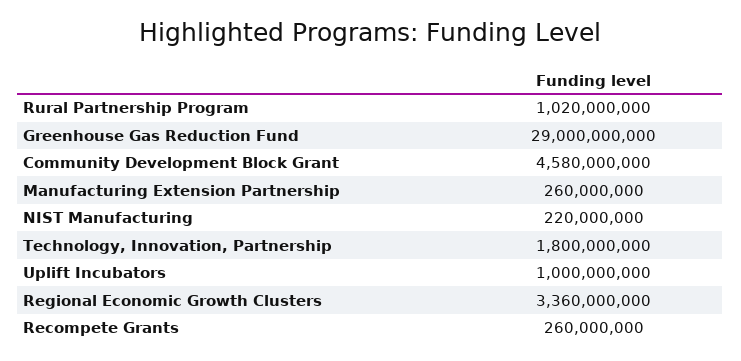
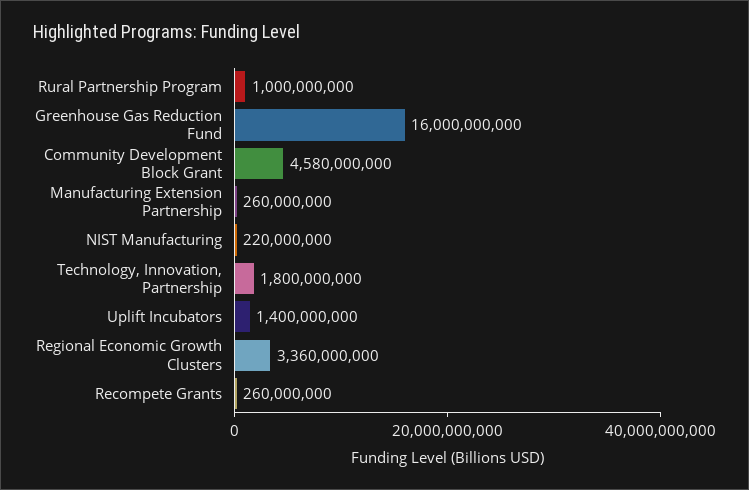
  {
-   "Rural Partnership Program": 1020000000,
+   "Rural Partnership Program": 1000000000,
-   "Greenhouse Gas Reduction Fund": 29000000000,
+   "Greenhouse Gas Reduction Fund": 16000000000,
    "Community Development Block Grant": 4580000000,
    "Manufacturing Extension Partnership": 260000000,
    "NIST Manufacturing": 220000000,
    "Technology, Innovation, Partnership": 1800000000,
-   "Uplift Incubators": 1000000000,
+   "Uplift Incubators": 1400000000,
    "Regional Economic Growth Clusters": 3360000000,
    "Recompete Grants": 260000000
  }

┄┄┄┄┄┄

Counting only the lines that include "Uplift", state how many there are in the entries, and nothing else.

2